In the passage on the Common Core, who does the Common Core website say created the standards?
==== Passage to read ====
Instead, let’s get a bunch of college professors and politicians together to hammer out The Common Core—this new group of nationally selected standards by which ALL students in participating states will be measured.  In fairness, The Common Core website says the standards were created by “teachers, parents, school administrators and experts from across the country together with state leaders.” Beyond this, the authorship of these standards and exactly how they were decided upon is a relative mystery.

What’s “new” about these standards?  Well, in English education, not a whole lot.  They’re standards for skills rather than for content knowledge, skills around reading, writing, speaking and listening.  None of these skills are skills that any thinking professional would dismiss as unimportant or trivial. But there are a ton of them, more than any one thinking professional could keep inside his or her thinker, and more than any one busy professional could ever accomplish in a school year.  And they’re rigorous as all get-out—as if the authors of these lovely little standards had NO idea about what the populations of our classrooms look like in terms of diversity in readiness and skill level.  They make the same mistake that every other standards movement in the history of standards movements makes: expect the same thing from all students in the same way over the same amount of time–as if they were all, dare I say it, the same.  Here’s more work.  Here’s more difficult work.  And the added resources to help you with that, or the relief from massive student loads?  I’m sorry, Dave.  I’m afraid I can’t do that.
==== Information shown ====
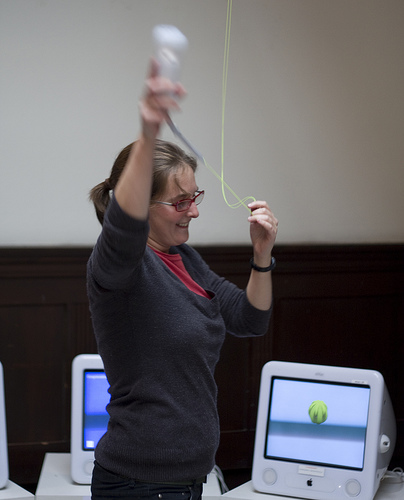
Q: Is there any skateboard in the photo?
====
# Response
Teachers, parents, school administrators and experts from across the country, together with state leaders.